A camera is an optical instrument used to capture an image. At their most basic, cameras are sealed boxes (the camera body) with a small hole (the aperture) that allow light in to capture an image on a light-sensitive surface (usually photographic film or a digital sensor). Cameras have various mechanisms to control how the light falls onto the light-sensitive surface. Lenses focus the light entering the camera, the size of the aperture can be widened or narrowed to let more or less light into the camera, and a shutter mechanism determines the amount of time the photo-sensitive surface is exposed to the light

Digital Cameras (4 pcs)

A digital camera or digicam is a camera that captures photographs in digital memory. Most cameras produced today are digital and while there are still dedicated digital cameras, many more cameras are now being incorporated into mobile devices, portable touchscreen computers.However, high-end, high-definition dedicated cameras are still commonly used by professionals. Digital and movie cameras share an optical system, typically using a lens with a variable diaphragm to focus light onto an image pickup device. The diaphragm and shutter admit the correct amount of light to the image, just as with film but the image pickup device is electronic rather than chemical. However, unlike film cameras, digital cameras can display images on a screen immediately after being recorded, and store and delete images from memory.

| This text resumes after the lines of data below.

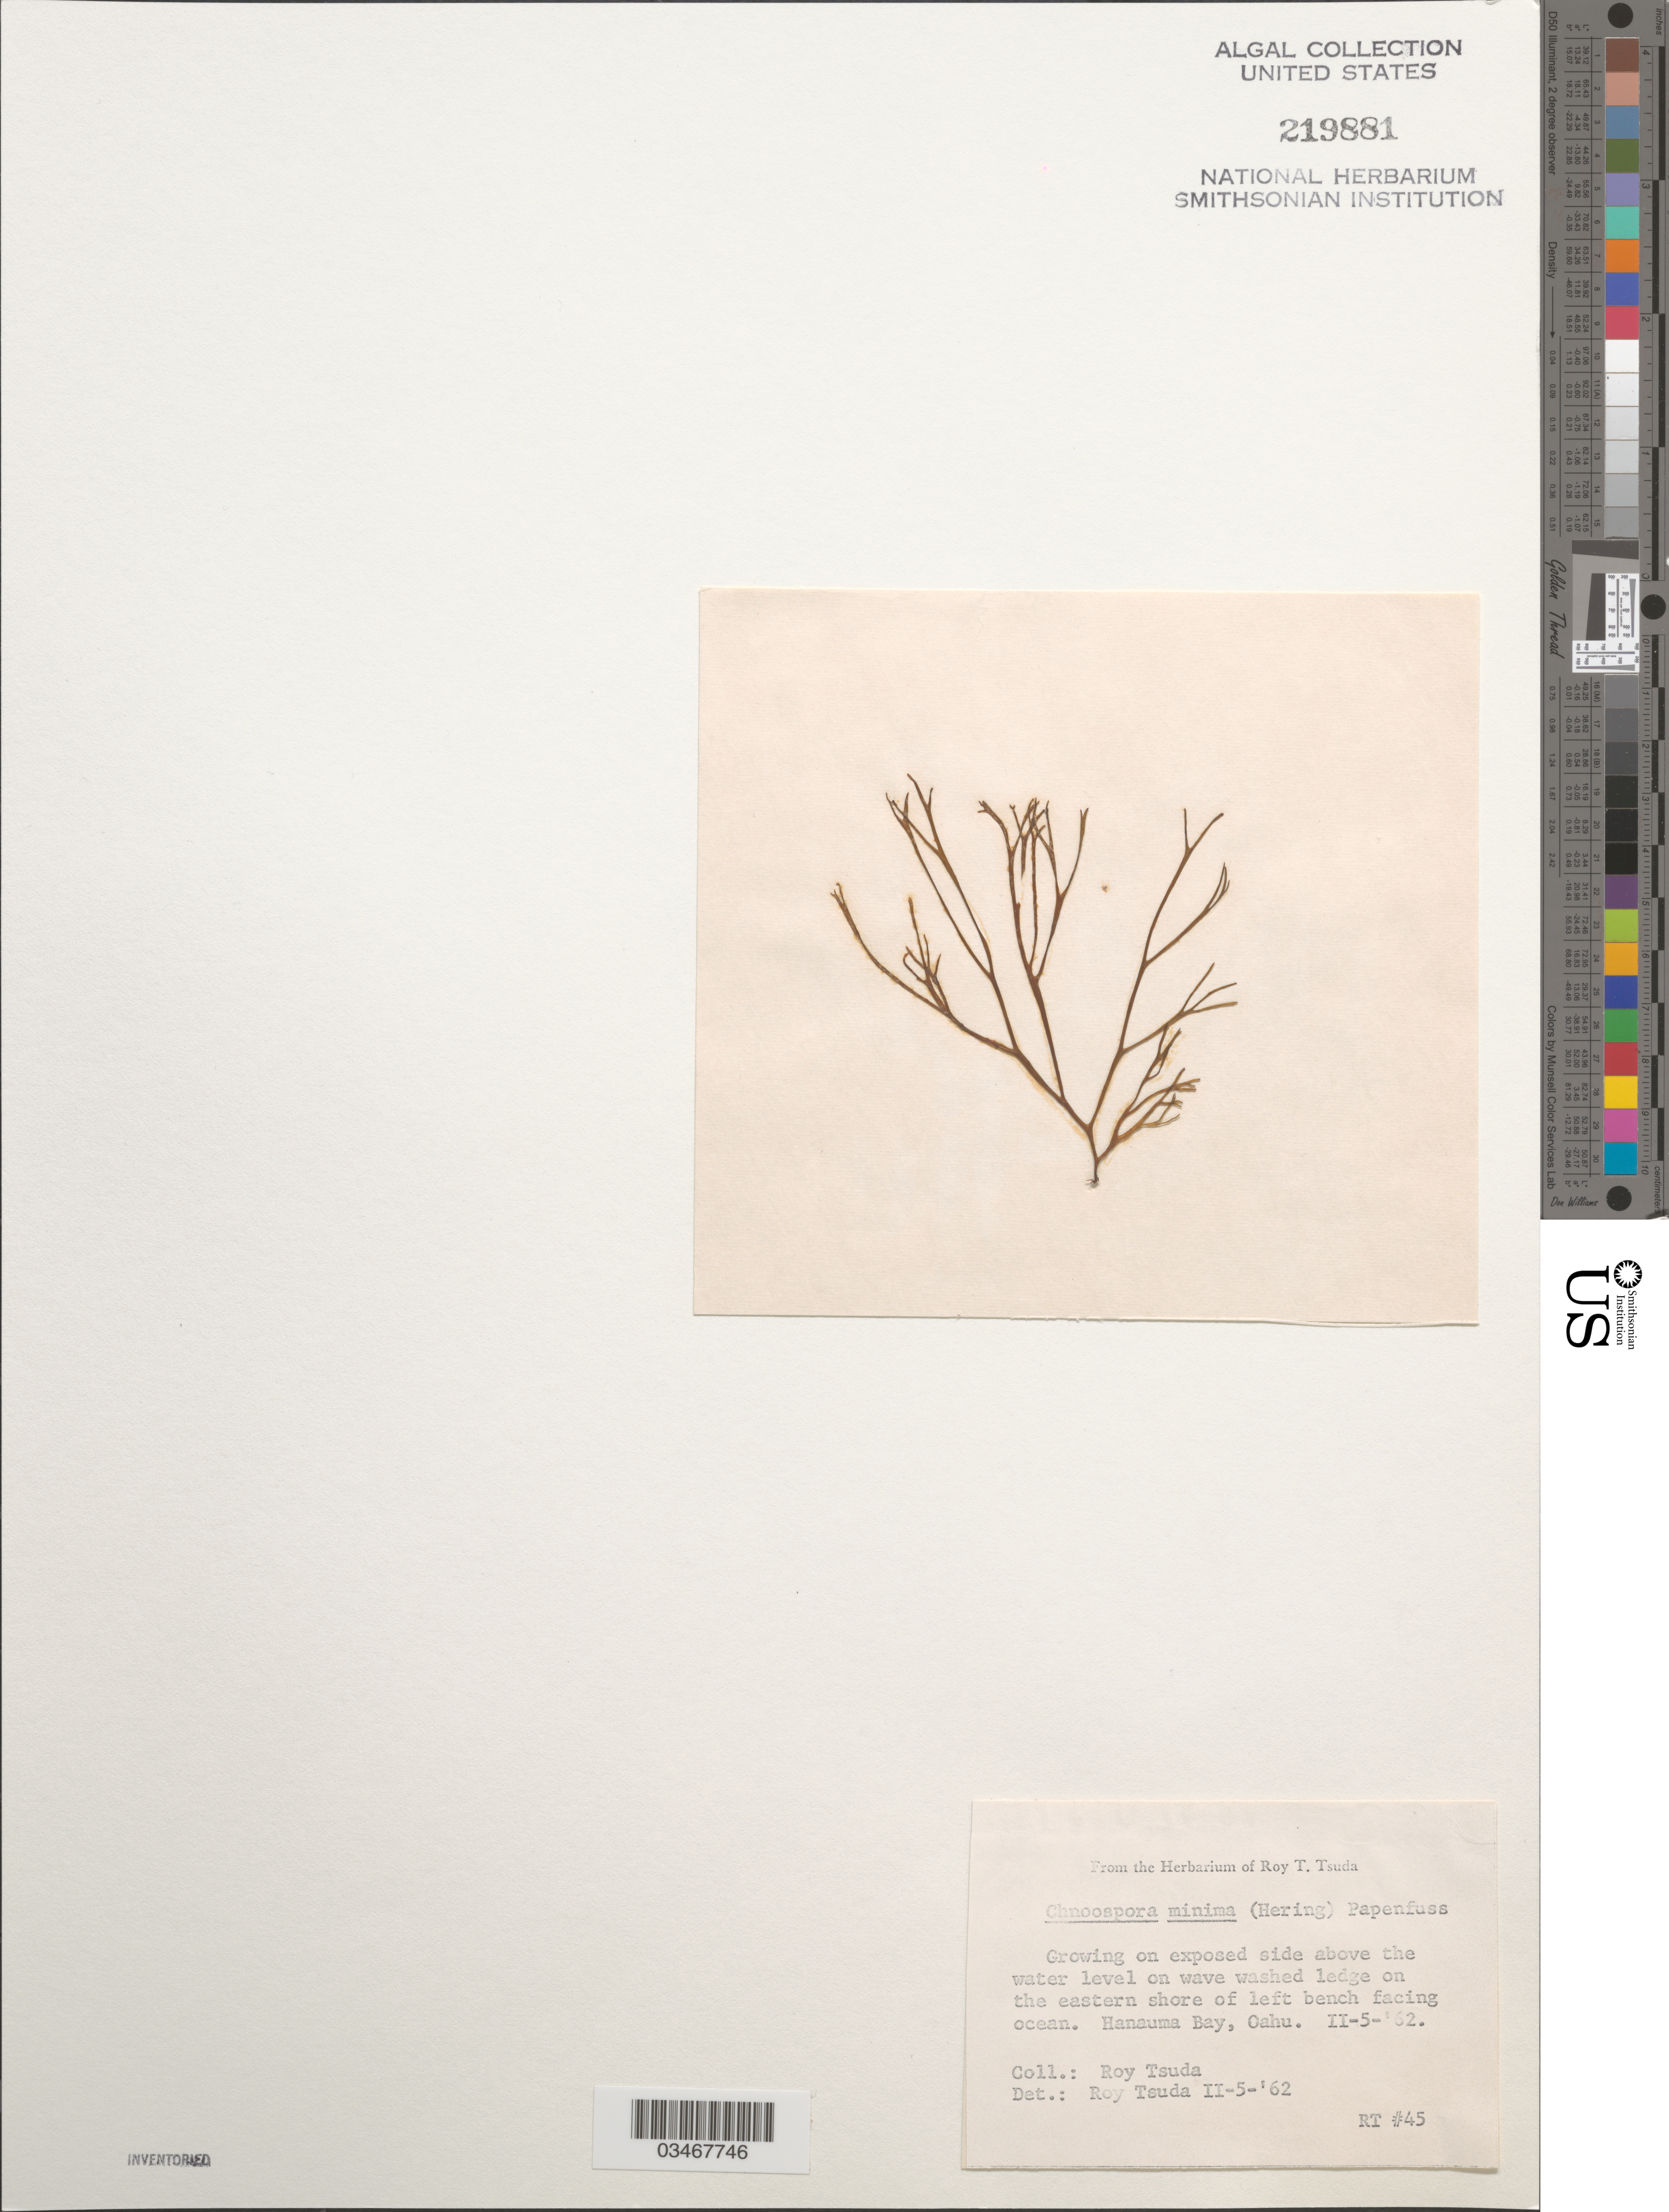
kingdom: Chromista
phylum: Ochrophyta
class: Phaeophyceae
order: Scytosiphonales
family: Scytosiphonaceae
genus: Chnoospora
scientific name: Chnoospora minima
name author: (Hering) Papenf.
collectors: R. Tsuda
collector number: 45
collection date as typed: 05 Feb 1962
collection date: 1962-02-05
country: United States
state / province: Hawaii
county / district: Honolulu County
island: Oahu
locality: Hanauma Bay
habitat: Growing on exposed side above the water level on wave washed ledge on the eastern shore of left bench facing ocean.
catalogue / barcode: US 219881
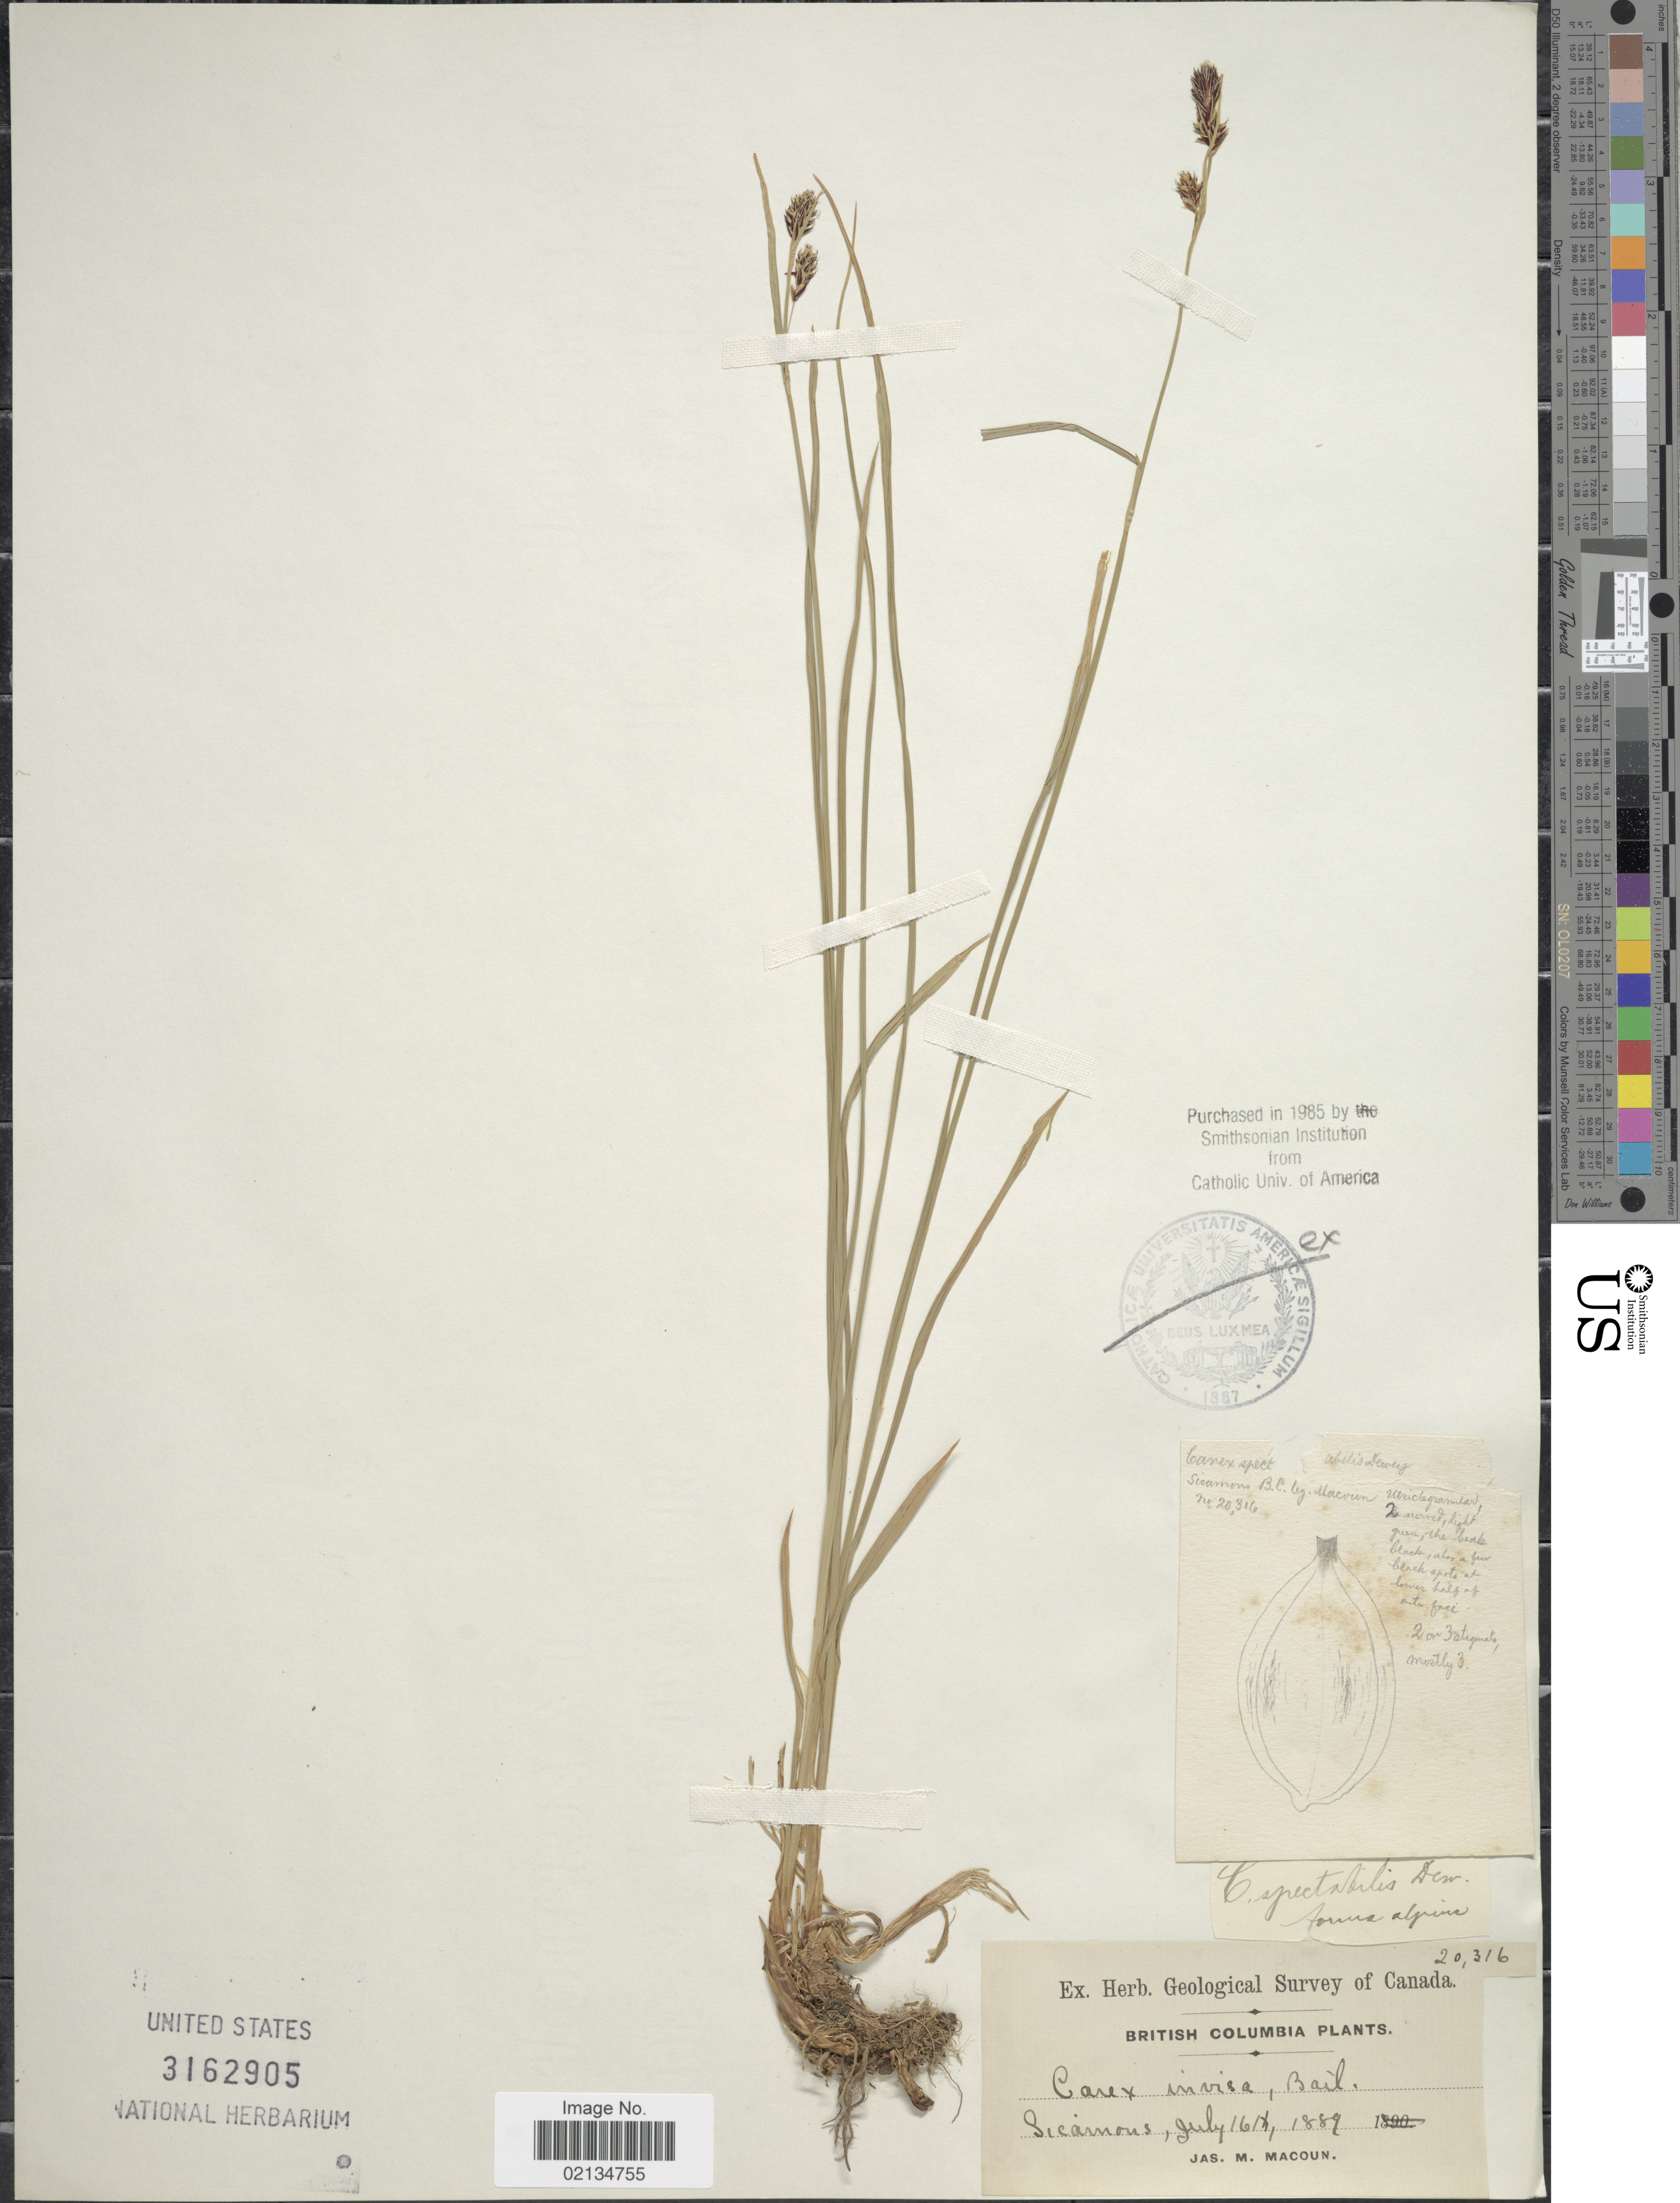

High Speed Cameras (3 pcs)
A high-speed camera is a device capable of capturing moving images with exposures of less than 1/1,000 second or frame rates in excess of 250 frames per second. It is used for recording fast-moving objects as photographic images onto a storage medium. After recording, the images stored on the medium can be played back in slow motion. Early high-speed cameras used film to record the high-speed events, but were superseded by entirely electronic devices using either a charge-coupled device (CCD) or a CMOS active pixel sensor, recording, typically, over 1,000 frames per second onto DRAM, to be played back slowly to study the motion for scientific study of transient phenomena.